MALLORY: So I’ve been very again– I’m not Jewish. And so I won’t speak to that. What I will speak to is that I believe that then that the Palestinians also need freedom on their, in their land. On their land.


HOOVER: But are Jews native people also? 


MALLORY: that is not my call to make 


HOOVER: if you’re willing to say that the Palestinians are native but not the Jews are native.


MALLORY: I’m speaking–


HOOVER: I mean you’re not Palestinian either  


MALLORY: Because I’m speaking of the people who we know are being brutally oppressed in this moment. That’s just the reality. 


HOOVER: Are you unwilling to say that the Jews are native people? 


MALLORY: I’m going to repeat– I’m not going to change my answer. 



 Is it your view that Israel has a right to exist as a nation? 


MALLORY: I have said many times.

 That I feel everyone has a right to exist. I feel everyone has a right to exist. I just don’t feel that anyone has a right to exist at the disposal of another group. That’s it. 


HOOVER: but hold on there’s 

only one country that’s targeted for annihilation. And constantly at the brunt of arguments that it doesn’t have a right to exist. Which is, which is why.

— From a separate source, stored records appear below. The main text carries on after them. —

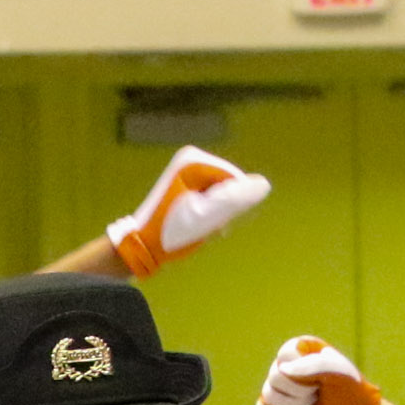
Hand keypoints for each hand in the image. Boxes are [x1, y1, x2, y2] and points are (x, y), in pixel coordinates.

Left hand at [108, 146, 271, 278]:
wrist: (141, 245)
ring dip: (215, 214)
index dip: (230, 204)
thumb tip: (263, 184)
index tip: (208, 221)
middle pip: (227, 185)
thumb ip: (235, 199)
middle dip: (222, 209)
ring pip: (221, 193)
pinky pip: (211, 197)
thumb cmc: (170, 232)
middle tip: (201, 226)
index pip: (234, 179)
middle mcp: (191, 159)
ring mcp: (188, 171)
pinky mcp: (187, 183)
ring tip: (195, 227)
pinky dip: (208, 214)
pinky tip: (193, 225)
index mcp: (194, 161)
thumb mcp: (205, 217)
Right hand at [256, 336, 380, 404]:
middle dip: (299, 392)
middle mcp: (288, 363)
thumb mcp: (339, 373)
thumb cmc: (348, 391)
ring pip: (268, 395)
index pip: (286, 354)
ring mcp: (279, 384)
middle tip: (317, 394)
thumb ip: (314, 364)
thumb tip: (283, 370)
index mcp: (303, 348)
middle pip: (275, 376)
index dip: (302, 371)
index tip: (320, 380)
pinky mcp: (274, 404)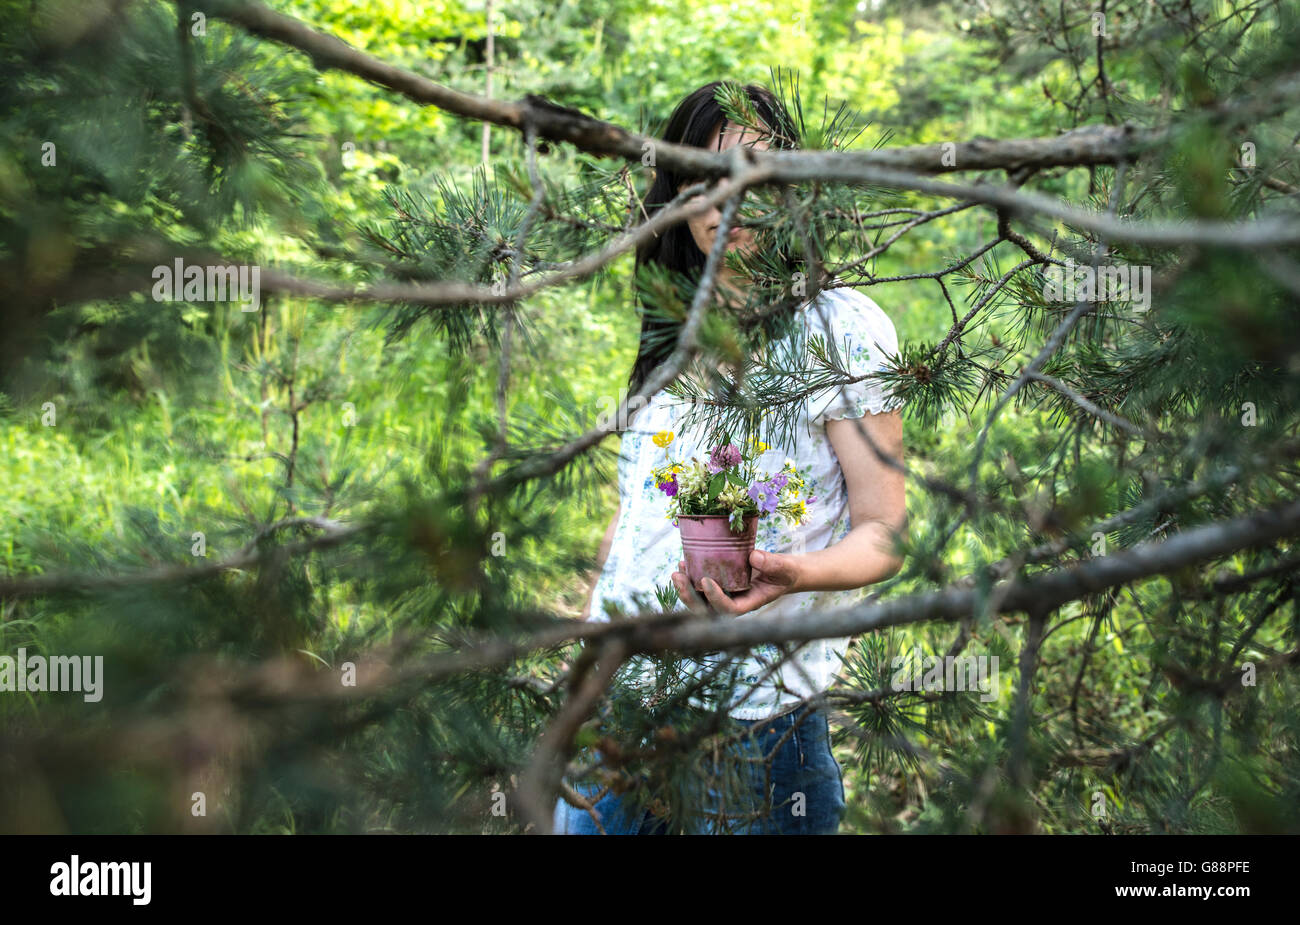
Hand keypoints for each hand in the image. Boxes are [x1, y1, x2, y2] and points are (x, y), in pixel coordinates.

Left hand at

MALLORY: But– But I didn’t say that. I said I believe all people have the right to exist. All people.


HOOVER: And in your view does that include Israelis in Israel? 


MALLORY: I believe that all people have the right to exist. And that Palestinians are also suffering with a great crisis. And that there are other

 Jewish scholars who will sit here and say the same.

 I’m done talking about this so you can move move on. Thank you


HOOVER: OK I get it you don’t want to say– 


MALLORY: others will say–.


HOOVER: I just don’t think it requires scholarly knowledge to be able to say that Israel has a right to exist 


MALLORY: Its– its– again I believe everyone has the right to exist. .


HOOVER: I do want to move on. I do want to talk about a women’s march. I want to wrap that up. there have been some calls people have called for your removal. As I understand it, the calls for you to resign have to do with what some people view as a refusal to denounce or disassociate from remarks from the leader of the nation of islam.  

A lot of people are upset because you posted on Instagram calling Louis Farrakhan the greatest of all time. Do you want to respond to that? 


MALLORY: No I’m not talking about Minister Farrakhan anymore. 

Minister Farrakhan is not a part of the Women’s March so there’s no reason for us to discuss that. 


HOOVER: You have said that you didn’t call the leader of the nation of Islam the greatest of all time because of his rhetoric. You called him the greatest of all time because of what he has done in black communities. And it seems to me that the criticism is that– you haven’t been willing to disassociate yourself from his rhetoric.

 Which to  the Southern Poverty Law Center and to most people is hate speech.


MALLORY: I stand against anti-Semitism. I stand against all forms of bigotry all forms of oppression. I will continue to do that work and I will continue to be in relationship with the Jewish community with the LGBTQIA community and any other community that I feel is being oppressed in this country. And that’s my final answer on that.


HOOVER: You are not one to melt under pressure. Sometimes you have to believe in something even if it means sacrificing everything.

Have you had a moment where you thought the movement might be less divided if you were to resign?


MALLORY: Um, well I mean I think it would be even more divided because if if a woman who has been a part of this movement, a black woman who has helped to do all the beautiful things that everyone has enjoyed, the two years of body of work that we have of bringing people together these great moments that everyone has experienced. I put my blood sweat 

and tears into those moments and so if I’m disposed then everyone can be disposed. If I am not someone who this movement represents if  intersectionality does not include me then who does it include?


HOOVER: Tamika thank you for being here. 


MALLORY: Thank you so much for having me Margaret


HOOVER: Thank you for coming to share your views and coming to really enlighten us and have the real exchange in the back and forth.


MALLORY: Thank you


 HOOVER: I really really appreciate it. 


MALLORY: I appreciate you all right. Thank you.